È sempre un po’ azzardata la parola “ultimate”, definitiva, per una raccolta antologica di un artista vivente, soprattutto se, come in questo caso, si tratta addirittura di una carriera così giovane, con già un greatest hits all’attivo. Utilizzata spesso per enfatizzare l’importanza di un prodotto discografico, finisce invece tragicamente per presupporre uno stop temporaneo o definitivo del cantante di turno, come se la Collection in questione fosse custode della sua essenza musicale lasciata in eredità ai posteri. Tuttavia, The Ultimate Collection della Jenkins, che tenta di riassumere in diciassette brani i primi cinque anni di carriera dell’artista, ha il pregio di proporre per la prima volta su compact interpretazioni rare della soprano mai pubblicate, come il bellissimo I could have danced all night e la cover Don’t cry for me Argentina, qui presenti come bonus track, ma anche il rarefatto I Dreamed of You.

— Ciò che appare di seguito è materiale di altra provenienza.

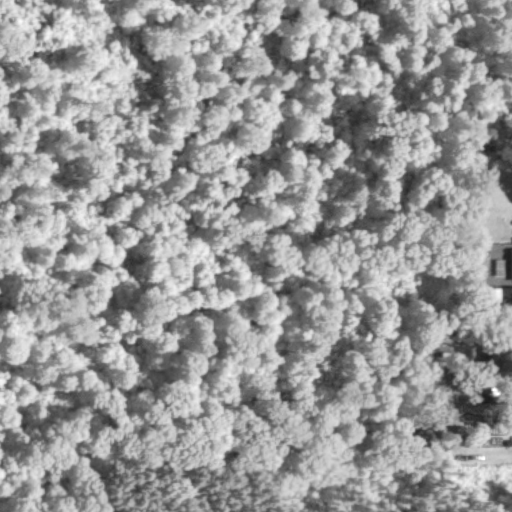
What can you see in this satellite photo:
building: (510, 263)
building: (494, 294)
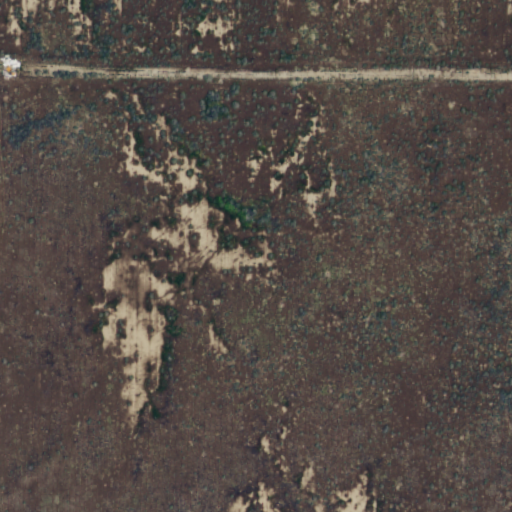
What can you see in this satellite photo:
road: (256, 24)
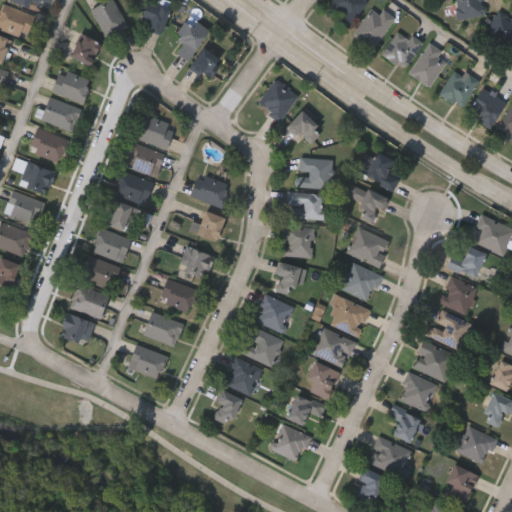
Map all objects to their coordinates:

Tra le hit ormai storiche della Jenkins, non poteva mancare Time to say goodbye, cover inglese della canzone Con te partirò di Bocelli, qui in solo version e L’Amore sei tu, reinterpretazione italiana di I will always love you. Un album tutto sommato interessante per i neofiti, a patto di acquistarne via via la discografia completa della bella e brava Kathrine Jenkins.

 

1.         Time To Say Goodbye 

2.         Hallelujah         

3.         L’Amore Sei Tu (I Will Always Love You)          

4.         I Vow To Thee, My Country      

5.         Quello che farò (sarà per te)     

6.         Nella Fantasia  

7.         Hymn to the Fallen       

8.         The Flower Duet          

9.         Pie Jesu          

10.       Calon Lan        

11.       Caruso

12.       Vide cor meum

13.       O Mio Babbino Caro    

14.       Music Of The Night      

15.       I Could Have Danced All Night 

16.       I’ve Dreamed Of You (Questo e per te) 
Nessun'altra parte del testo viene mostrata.